In Hesse, there were 31 cases of sexual assault, sexual insults, thefts and attempted thefts. The report said that Hamburg and the state of North Rhine-Westphalia had the highest number of offenses with 195 complaints filed in Hamburg alone.
A total of 1,076 crimes were reported in North Rhine-Westphalia, mainly in Cologne, Dusseldorf and Bielefeld including 692 cases of bodily harm and thefts and 384 sexual assaults.
Forty-three such incidents were reported in Lower Saxony, Brandenburg, Saxony, Rhineland-Palatinate and Saarland.
The attackers were reported as being men of Moroccan, Algerian or Tunisian descent aged between 17 and 30.

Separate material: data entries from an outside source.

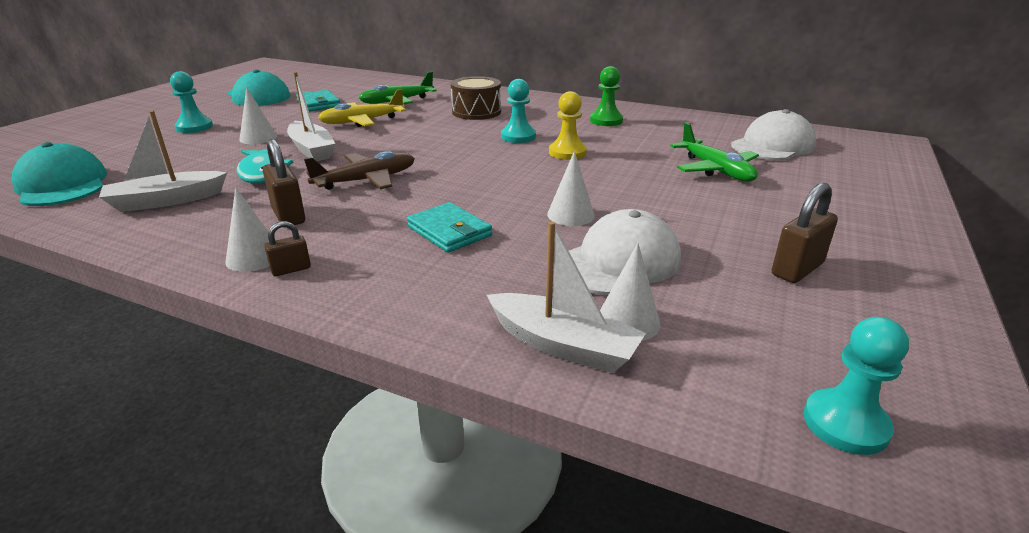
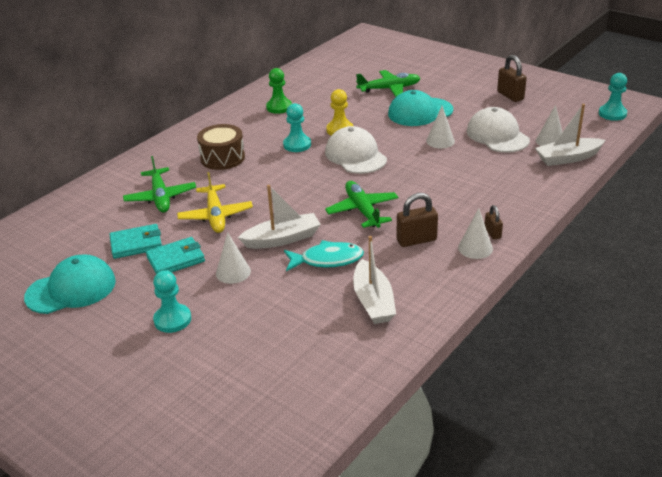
camera: 75 degrees left, 5 degrees up
turquoise cap [11,142,107,206] -> turquoise cap moved to [388,90,453,126]
brown plane [304,151,415,190] -> green plane [325,181,399,228]
turquoise wallet [407,202,492,253] -> turquoise wallet moved to [146,237,205,274]
white boat [487,221,646,373] -> white boat turned 150 degrees counterclockwise [535,104,605,166]
white cap [731,109,816,160] -> white cap moved to [325,126,387,174]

Meanwhile, the number of victims involved in the New Year's Eve attacks in Cologne has increased to 1,049 people, Interior Minister of North-Rhine Westphalia Ralf Jaeger said in a report published Thursday.
Dozens of women were robbed, sexually assaulted, and raped on New Year's Eve in Cologne by groups of aggressive men, mostly of Arab and North African appearance.
The report also revealed that not only women had been attacked on New Year's Eve in Cologne. Eighteen percent of victims were male.
The mass attacks in Cologne have casted doubt on Germany's open-door migration policy.